The data which is analyzed here is taken from Maven Analytics Data playground Free Data Sets & Dataset Samples | Maven Analytics . The data set is UK Train rides. Thanks for Maven Analytics for publishing the data sample. I have also answered the four questions in the data playground.
The data is downloaded into Microsoft Access. There I have used SQL queries. Then I made a data model in Excel. The Access database is the source for my data model in Excel.
- What are the most popular routes?
The query:
SELECT COUNT([Departure Station] & [Arrival Destination]), [Departure Station] & [Arrival Destination]
FROM Railway
GROUP BY [Departure Station] & [Arrival Destination]
ORDER BY COUNT([Departure Station] & [Arrival Destination]) DESC;

The same result was found with Excel.
A route is a combination of departure station and arrival destination.
=CALCULATE(count(Railway[Route]),ALLEXCEPT(Railway, Railway[Route]))

The most popular route is Manchester Piccadilly – Liverpool Lime Street, the second is the route from London Euston to Birmingham New Street.
2. What are the peak travel times?
The query:
SELECT COUNT([Departure Time]), [Departure Time]
FROM Railway
GROUP BY [Departure Time]
ORDER BY COUNT([Departure Time]) DESC;

In Excel the DAX is nearly the same as with the first question.
=CALCULATE(count(Railway[Departure Time]),ALLEXCEPT(Railway, Railway[Departure Time]))

The most popular travelling times in the morning are 6:30 and 8:00. Looks like 7:00 is not popular time at all.

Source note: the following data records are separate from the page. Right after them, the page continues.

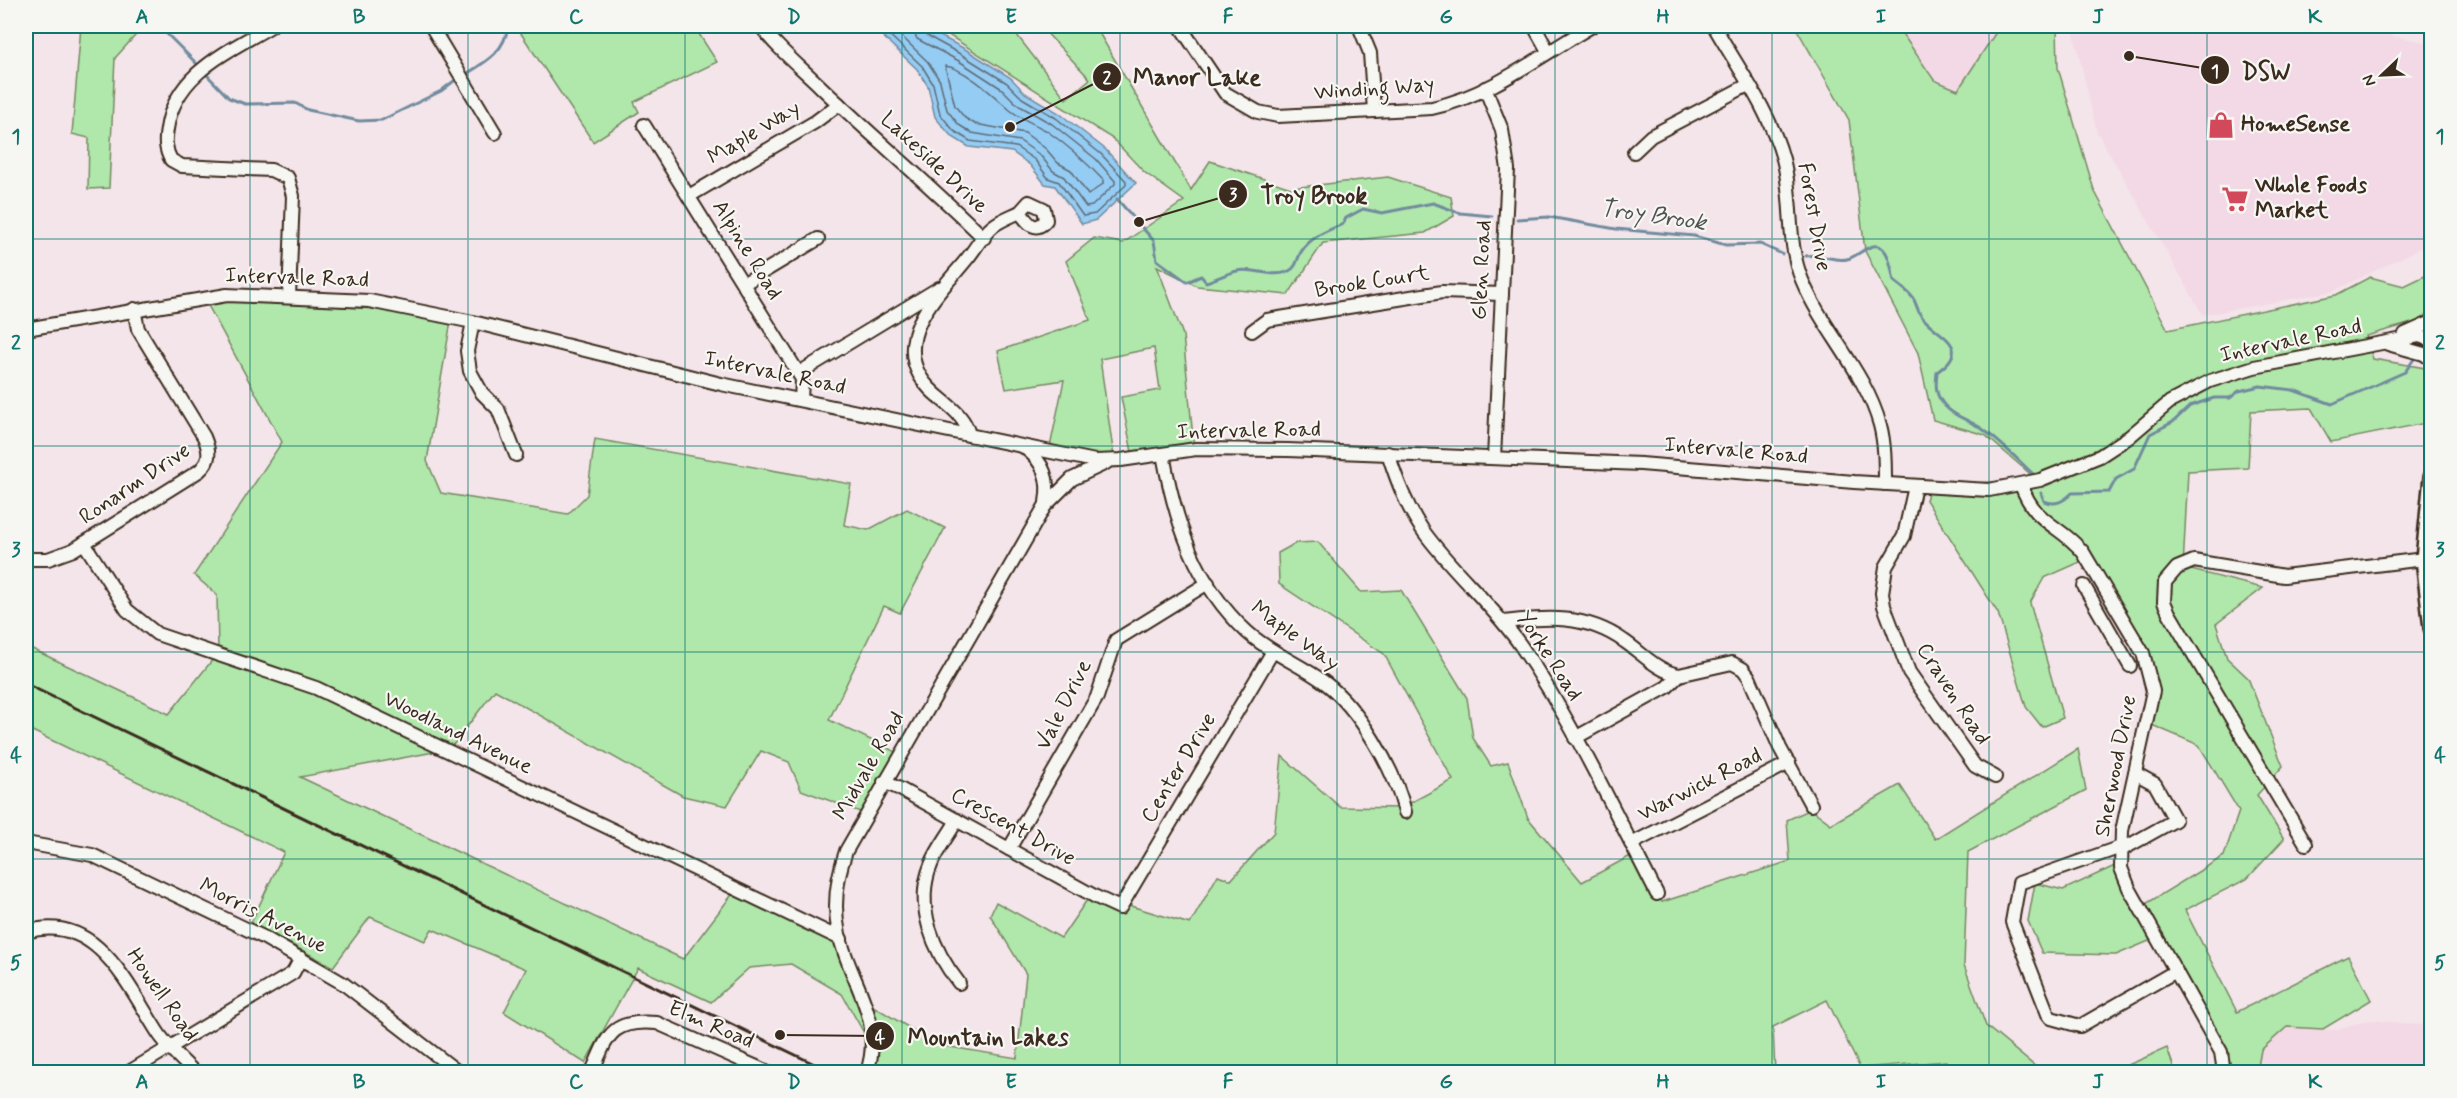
<svg xmlns="http://www.w3.org/2000/svg" width="2457" height="1098" font-family="Mynerve,sans-serif">
<style>
.built{fill:#f3d9e5}
.green{fill:#b0e7ab;stroke:#768864;stroke-width:1.5}
.water{fill:#95ccf4;stroke:#718b9e;stroke-width:1.5}
.lines{fill:none;stroke-linecap:round;stroke-linejoin:round}
.shore{stroke:#5f6b74;stroke-width:1.5}
.stream{stroke:#718b9e;stroke-width:3}
.minor-casing{stroke:#3b2a1e;stroke-width:16}
.major-casing{stroke:#3b2a1e;stroke-width:20}
.minor{stroke:#f6f6f2;stroke-width:12}
.major{stroke:#f6f6f2;stroke-width:15}
.rail{stroke:#3b2a1e;stroke-width:3}
.grid{fill:none;stroke:#0f766e;stroke-width:1.5;stroke-opacity:0.55}
.labels{text-anchor:middle;dominant-baseline:central;stroke-width:4.5;stroke-linejoin:round;paint-order:stroke}
.street-label{font-size:22px;fill:#3b2a1e;stroke:#f6f6f2}
.poi-label{font-size:22px;font-weight:bold;fill:#3b2a1e;stroke:#f6f6f2;text-anchor:start}
.water-label{font-size:24px;font-style:italic;fill:#525254;stroke:#f6f6f2}
.leader{fill:none;stroke:#3b2a1e;stroke-width:2}
.callout-dot{fill:#3b2a1e;stroke:#f6f6f2;stroke-width:2}
.mark-label{font-size:18px;text-anchor:middle;font-weight:bold;fill:#fff}
.callout-label{font-size:24px;text-anchor:middle;font-weight:bold;fill:#3b2a1e;stroke:#f6f6f2;stroke-width:4.5;stroke-linejoin:round;paint-order:stroke}
.neatline{fill:none;stroke:#0f766e;stroke-width:2}
.grid-label{font-size:20px;text-anchor:middle;font-weight:bold;fill:#0f766e}
</style>
<rect width="100%" height="100%" fill="#f4e5ea"/>
<filter id="ink" filterUnits="userSpaceOnUse"><feTurbulence type="fractalNoise" baseFrequency=".0167" numOctaves="2"/><feDisplacementMap in="SourceGraphic" scale="12" xChannelSelector="R" yChannelSelector="G"/><feConvolveMatrix kernelMatrix="1 2 1 2 8 2 1 2 1" color-interpolation-filters="sRGB"/></filter>
<g filter="url(#ink)">
<g class="built">
<polygon points="1897,26 2000,26 1958,90 1934,80"/>
<polygon points="2072,26 2383,26 2392,36 2431,43 2431,243 2334,291 2203,315 2097,132"/>
<polygon points="2370,1020 2431,1026 2430,1072 2257,1072 2261,1050 2288,1027 2333,1030"/>
</g>
<g class="green">
<polygon points="81,26 144,26 115,58 109,188 88,189 89,138 72,134"/>
<polygon points="516,26 694,26 717,62 634,102 639,112 593,142"/>
<polygon points="934,26 1010,26 1066,99 1090,79 1040,26 1095,26 1191,190 1210,161 1291,188 1388,177 1451,197 1454,216 1425,233 1323,243 1288,295 1197,286 1157,266 1183,335 1194,448 1133,457 1121,397 1160,390 1154,348 1100,359 1114,457 1049,452 1064,380 1006,389 998,351 1090,320 1066,261 1094,238 1123,243 1184,201 1144,172 1113,139"/>
<polygon points="1795,26 1897,26 1934,80 1958,90 2000,26 2057,26 2058,68 2094,190 2168,330 2336,295 2370,277 2404,286 2431,273 2431,312 2419,321 2366,336 2373,359 2431,369 2431,422 2331,442 2311,408 2251,411 2248,468 2188,471 2183,568 2263,588 2216,624 2227,658 2248,678 2283,766 2257,795 2284,839 2247,879 2185,910 2237,1012 2348,956 2371,1000 2323,1029 2287,1027 2261,1050 2257,1072 2222,1072 2223,1062 2156,938 2116,955 2042,953 2028,921 2035,883 2063,890 2119,864 2141,907 2224,856 2239,811 2199,745 2147,723 2150,673 2087,559 2044,578 2030,603 2063,718 2042,727 2026,707 1998,613 1926,500 1930,486 2036,479 1985,435 1933,420 1918,353 1865,251 1849,120"/>
<polygon points="203,296 452,315 427,461 441,493 568,514 587,495 595,439 851,484 844,525 868,530 907,509 945,528 900,613 884,606 829,720 900,754 863,813 801,790 789,762 761,751 727,806 683,796 495,690 450,749 300,777 683,959 737,888 838,935 868,1003 938,1045 1017,1058 1026,974 990,915 996,902 1061,938 1091,894 1190,924 1218,875 1231,880 1274,832 1282,756 1340,807 1401,808 1453,780 1384,654 1279,584 1278,553 1296,543 1318,542 1361,592 1401,590 1467,698 1473,738 1491,766 1508,762 1528,818 1582,882 1636,853 1662,902 1790,861 1787,820 1811,809 1831,824 1900,785 1935,839 2078,749 2086,790 1968,852 1964,965 1986,1026 2042,1072 1955,1072 1946,1061 1860,1068 1827,1000 1773,1027 1775,1072 865,1072 864,1033 842,994 791,964 749,968 711,1002 638,968 585,1063 504,1012 526,969 432,929 425,941 370,917 333,967 251,923 284,852 26,728 26,646 169,714 218,653 217,595 194,575 282,442"/>
<polygon points="2167,1048 2174,1068 2169,1072 2112,1072"/>
</g>
<polygon class="water" points="864,26 921,26 965,49 1011,78 1025,93 1059,113 1105,149 1136,183 1096,220 1082,224 1055,186 1045,184 1030,165 1012,152 969,147 951,136 935,117 928,86 917,69 877,31 866,30"/>
<g class="lines">
<g class="shore">
<polyline points="880,26 922,66 933,84 940,114 954,131 970,141 1016,147 1035,160 1048,178 1059,182 1083,216 1095,214 1126,185 1126,181 1101,154 1056,118 1022,98 1007,83 962,55 922,33 919,26"/>
<polyline points="891,26 928,62 940,81 947,110 959,125 972,133 1020,141 1040,155 1053,171 1064,177 1086,207 1092,206 1115,184 1115,181 1096,159 1052,124 1018,105 1002,89 959,61 917,39 911,26"/>
<path d="M945 66C965 68 995 97 1010 110 1021 119 1035 124 1047 131 1067 145 1086 162 1103 180V184L1088 195 1071 170 1058 163 1046 149 1025 133 975 124 965 118 955 106Z"/>
</g>
<g class="stream">
<polyline points="159,26 196,63"/>
<path d="M468 73C489 60 505 50 508 26"/>
<polyline points="207,75 229,98 245,104 295,103 308,110 359,121 382,120 441,91 454,81"/>
<path d="M1117 199 1154 241 1157 260 1187 282 1201 276 1206 282C1217 279 1227 273 1237 271 1254 267 1272 279 1289 271 1297 267 1297 259 1301 252 1310 237 1328 230 1343 224L1346 218 1363 209 1382 213 1433 203 1460 213 1492 216"/>
<polyline points="1517,219 1549,217 1616,229 1694,236 1726,245 1760,244 1782,254"/>
<path d="M1806 256C1820 253 1834 262 1847 259 1855 257 1861 251 1868 248 1889 237 1891 270 1894 281 1900 286 1911 293 1914 300 1917 306 1918 312 1922 317 1939 337 1974 346 1937 372 1936 381 1935 391 1940 399 1950 417 1970 419 1985 431 2003 444 2018 460 2034 475"/>
<path d="M2041 493 2044 501C2056 506 2064 501 2072 493L2109 492 2116 479 2134 469 2150 434 2173 422 2190 406 2214 398H2230L2239 391 2260 386 2293 390 2332 404 2405 372 2414 359"/>
</g>
<defs>
<g id="minor">
<path d="M271 26C228 52 175 73 167 129 165 140 165 149 171 160L182 166 271 170 288 178 293 196 289 297"/>
<polyline points="431,26 495,133"/>
<path d="M761 26C777 49 802 68 822 88 875 139 931 186 984 238"/>
<path d="M1180 26 1225 93 1258 112 1278 116 1432 108C1489 96 1541 55 1592 26"/>
<polyline points="1359,26 1370,53 1374,111"/>
<polyline points="1534,26 1548,51"/>
<path d="M1714 26C1738 68 1770 111 1783 159 1794 199 1786 242 1802 280 1823 331 1865 371 1880 425 1885 444 1885 464 1885 484"/>
<polyline points="1485,88 1502,130 1508,169 1494,458"/>
<polyline points="644,125 802,379 801,400"/>
<polyline points="1634,152 1651,136 1748,85"/>
<polyline points="689,196 815,122 839,104"/>
<polyline points="743,284 818,239"/>
<polyline points="473,322 467,351 470,371 482,393 498,409 516,455"/>
<polyline points="26,329 227,295 369,301 473,322 721,384 1095,461 1121,460 1196,449 1288,450 1641,464 1854,482 1989,490 2040,480 2100,456 2129,437 2170,402 2210,381 2254,367 2419,336 2432,340"/>
<polyline points="1252,331 1267,320 1442,292 1502,294"/>
<polyline points="2405,334 2432,322"/>
<polyline points="2388,344 2424,354 2432,360"/>
<polyline points="799,373 939,288"/>
<path d="M969 435C963 407 933 400 920 376 895 333 941 291 966 260 975 250 982 235 992 227 1000 220 1012 216 1020 212L1029 202 1044 209 1046 220C1035 234 1027 222 1020 212"/>
<path d="M1026 449C1044 462 1050 481 1046 502"/>
<path d="M1388 453C1397 481 1407 508 1424 532 1453 572 1493 605 1521 646 1574 724 1614 811 1657 894"/>
<path d="M1163 454C1175 521 1195 584 1247 632 1270 653 1300 664 1324 682 1359 708 1395 770 1405 812"/>
<path d="M2021 485C2036 525 2058 523 2083 552L2143 653 2153 691 2122 831 2121 868 2129 888 2221 1052 2224 1072"/>
<polyline points="1915,486 1904,536 1886,567 1882,593 1884,606 1909,672 1975,766 1995,777"/>
<polyline points="84,543 127,610 157,634 316,688 841,939"/>
<path d="M26 559H48L73 550 199 471C211 461 210 451 204 437L138 329 134 309"/>
<polyline points="2084,586 2130,666"/>
<path d="M1504 622C1547 617 1586 614 1624 641 1642 653 1657 671 1679 675"/>
<polyline points="1575,738 1667,687 1679,675 1732,663 1743,669 1749,677 1780,748 1811,805"/>
<polyline points="884,782 900,789 1096,897 1120,908 1273,651"/>
<path d="M957 820C949 835 937 849 931 865 914 906 934 952 959 983"/>
<polyline points="26,843 92,855 263,937 344,984 458,1072"/>
<polyline points="1631,844 1789,763"/>
<polyline points="2306,844 2169,613 2164,602 2165,582 2177,568 2194,561 2284,576 2424,559"/>
<polyline points="2121,847 2019,883 2012,922 2048,1014 2051,1018 2080,1026 2176,971"/>
<polyline points="1009,849 1097,697 1116,640 1208,583"/>
<polyline points="2121,850 2175,820 2155,784 2135,773"/>
<path d="M26 932C96 911 127 984 157 1031 167 1047 181 1059 194 1072"/>
<polyline points="129,1072 293,973 301,958"/>
<path d="M592 1072C608 1035 611 1019 657 1023L768 1072"/>
<path d="M867 1072C885 1018 850 983 839 934 833 907 837 877 846 851L1045 506 1072 479 1106 463"/>
</g>
<polyline id="major" points="2432,477 2424,559 2432,628"/>
</defs>
<use href="#minor" class="minor-casing"/>
<use href="#major" class="major-casing"/>
<use href="#minor" class="minor"/>
<use href="#major" class="major"/>
<polyline class="rail" points="26,684 831,1072"/>
</g>
</g>
<path class="grid" d="M250 26V1072M468 26V1072M685 26V1072M902 26V1072M1120 26V1072M1337 26V1072M1555 26V1072M1772 26V1072M1989 26V1072M2207 26V1072M26 239H2432M26 446H2432M26 652H2432M26 859H2432"/>
<defs>
<symbol id="shop-bare" viewBox="-9 -9 18 18"><path d="M-5-2.5h2.3a2.7 3.5 0 0 1 5.4 0H5L5.5 6h-11ZM-1.5-2.5h3a1.5 2.3 0 0 0-3 0Z" fill="#d1495b" stroke="#f6f6f2" stroke-width="2.5" paint-order="stroke"/></symbol>
<symbol id="supermarket-bare" viewBox="-9 -9 18 18"><path d="M-6-5.5h2.5l.6 2H6L4.5 2H-2.5L-4.4-4H-6ZM-1.5 3.2a1.3 1.3 0 1 0 .1 0ZM3 3.2a1.3 1.3 0 1 0 .1 0Z" fill="#d1495b" stroke="#f6f6f2" stroke-width="2.5" paint-order="stroke"/></symbol>
</defs>
<g fill-rule="evenodd">
<use href="#shop-bare" x="2202" y="106" width="38" height="38"/>
<use href="#supermarket-bare" x="2216" y="180" width="38" height="38"/>
</g>
<g class="labels">
<g class="street-label">
<text transform="translate(1374 89) rotate(-4)">Winding Way</text>
<text transform="translate(754 133) rotate(-31)">Maple Way</text>
<text transform="translate(934 163) rotate(43)">Lakeside Drive</text>
<text transform="translate(1814 217) rotate(80)">Forest Drive</text>
<text transform="translate(747 250) rotate(58)">Alpine Road</text>
<text transform="translate(1482 270) rotate(-87)">Glen Road</text>
<text transform="translate(297 278) rotate(2)">Intervale Road</text>
<text transform="translate(1372 282) rotate(-9)">Brook Court</text>
<text transform="translate(2291 341) rotate(-12)">Intervale Road</text>
<text transform="translate(775 373) rotate(12)">Intervale Road</text>
<text transform="translate(1249 431) rotate(-1)">Intervale Road</text>
<text transform="translate(1736 451) rotate(5)">Intervale Road</text>
<text transform="translate(135 484) rotate(-34)">Ronarm Drive</text>
<text transform="translate(1295 636) rotate(36)">Maple Way</text>
<text transform="translate(1549 656) rotate(57)">Yorke Road</text>
<text transform="translate(1953 694) rotate(57)">Craven Road</text>
<text transform="translate(1064 705) rotate(-63)">Vale Drive</text>
<text transform="translate(458 733) rotate(26)">Woodland Avenue</text>
<text transform="translate(869 766) rotate(-60)">Midvale Road</text>
<text transform="translate(2116 766) rotate(-79)">Sherwood Drive</text>
<text transform="translate(1179 768) rotate(-59)">Center Drive</text>
<text transform="translate(1700 785) rotate(-27)">Warwick Road</text>
<text transform="translate(1013 827) rotate(29)">Crescent Drive</text>
<text transform="translate(263 916) rotate(27)">Morris Avenue</text>
<text transform="translate(162 995) rotate(55)">Howell Road</text>
<text transform="translate(711 1025) rotate(23)">Elm Road</text>
</g>
<g class="poi-label">
<text x="2241" y="125">HomeSense</text>
<text x="2255" y="186">Whole Foods<tspan x="2255" dy="25">Market</tspan></text>
</g>
<g class="water-label">
<text transform="translate(1653 216) rotate(8)">Troy Brook</text>
</g>
</g>
<path class="leader" d="M2129 56L2215 70M1010 127L1107 77M1139 222L1233 194M780 1035L880 1036"/>
<g class="callout-dot">
<circle cx="2129" cy="56" r="6"/>
<circle cx="1010" cy="127" r="6"/>
<circle cx="1139" cy="222" r="6"/>
<circle cx="780" cy="1035" r="6"/>
<circle cx="2215" cy="70" r="15"/>
<circle cx="1107" cy="77" r="15"/>
<circle cx="1233" cy="194" r="15"/>
<circle cx="880" cy="1036" r="15"/>
</g>
<g class="mark-label">
<text x="2215" y="77">1</text>
<text x="1107" y="83">2</text>
<text x="1233" y="200">3</text>
<text x="880" y="1043">4</text>
</g>
<g class="callout-label">
<text x="2266" y="79">DSW</text>
<text x="1197" y="85">Manor Lake</text>
<text x="1314" y="203">Troy Brook</text>
<text x="988" y="1045">Mountain Lakes</text>
</g>
<rect width="2457" height="1098" fill="none" stroke="#f6f6f2" stroke-width="66"/>
<g transform="translate(2382 75) rotate(247)" stroke="#f6f6f2" stroke-width="4.5" paint-order="stroke">
<path d="M0-4.5L10 22L0 15L-10 22Z" fill="#3b2a1e"/>
<text y="-9" font-size="16" font-weight="bold" text-anchor="middle" fill="#3b2a1e">N</text>
</g>
<rect x="33" y="33" width="2391" height="1032" class="neatline"/>
<g class="grid-label">
<text x="142" y="23">A</text>
<text x="359" y="23">B</text>
<text x="576" y="23">C</text>
<text x="794" y="23">D</text>
<text x="1011" y="23">E</text>
<text x="1228" y="23">F</text>
<text x="1446" y="23">G</text>
<text x="1663" y="23">H</text>
<text x="1881" y="23">I</text>
<text x="2098" y="23">J</text>
<text x="2315" y="23">K</text>
<text x="16" y="143">1</text>
<text x="2440" y="143">1</text>
<text x="16" y="349">2</text>
<text x="2440" y="349">2</text>
<text x="16" y="556">3</text>
<text x="2440" y="556">3</text>
<text x="16" y="762">4</text>
<text x="2440" y="762">4</text>
<text x="16" y="969">5</text>
<text x="2440" y="969">5</text>
<text x="142" y="1088">A</text>
<text x="359" y="1088">B</text>
<text x="576" y="1088">C</text>
<text x="794" y="1088">D</text>
<text x="1011" y="1088">E</text>
<text x="1228" y="1088">F</text>
<text x="1446" y="1088">G</text>
<text x="1663" y="1088">H</text>
<text x="1881" y="1088">I</text>
<text x="2098" y="1088">J</text>
<text x="2315" y="1088">K</text>
</g>
</svg>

People are leaving for school or for work early 6:30 or bit later 8:00.
In the evening most popular travelling times are 18:45 and 17:45. There is a difference of one hour. 18:00 is not popular time.
3. How does revenue vary by ticket types and classes?
The query:
SELECT SUM(Price), [Ticket Type], [Ticket Class]
FROM Railway
GROUP BY [Ticket Type], [Ticket Class]
ORDER BY SUM(Price) DESC

With Excel, the Dax is simple. Just calculate the sum just like in Excel.
=sum(Railway[Price])

Standard tickets produce most of the revenue. Advance is selling best and anytime worst among the ticket types.
4. What is the on-time performance? What are the main contributing factors?
Query:
SELECT COUNT([Journey Status]), [Journey Status], ROUND(COUNT(*) *100/ (SELECT count(*) FROM Railway), 1)
FROM Railway
GROUP BY [Journey Status];

The same can be calculated in Dax with following sentences:
=CALCULATE(count(Railway[Journey Status]),ALLEXCEPT(Railway, Railway[Journey Status]))
The Dax above can be replaced by this:
=COUNTAX(Railway, [Journey Status])
It would be useful to have percentages also. To count the total number of values in Journal status field, we want to have following Dax:
=CALCULATE(COUNTA(Railway[Journey Status]), ALL(Railway[Journey Status]))
To divide first with second, we have this Dax.
=divide([4_1_delay], [4_2_delay])

Query:
SELECT COUNT([Reason for Delay]), [Reason for Delay], ROUND(COUNT([Reason for Delay]) *100/ (SELECT count([Reason for Delay]) FROM Railway), 1)
FROM Railway
GROUP BY [Reason for Delay]
ORDER BY COUNT([Reason for Delay]) DESC;

To count how many times each reason for delay is appearing, we use COUNTAX Dax:
=COUNTAX(Railway, [Reason for Delay])
To have the total number of reason of delays, we have:
=CALCULATE(COUNTA(Railway [Reason for Delay]), ALL(Railway [Reason for Delay]))
To have a division we need to have DIVIDE command:
=divide([4_5_reason],[4_6_reason])

The most typical reason for delay is weather. The are two reason codes weather and weather conditions. The two could be summarized, then we would see that about one third of delays are due to weather.
I was using two tools to answer the questions in Maven Analytics playground: Access and Excel. Same answers could be found using both the tools. Data sets are useful as you can practice with the tools you like.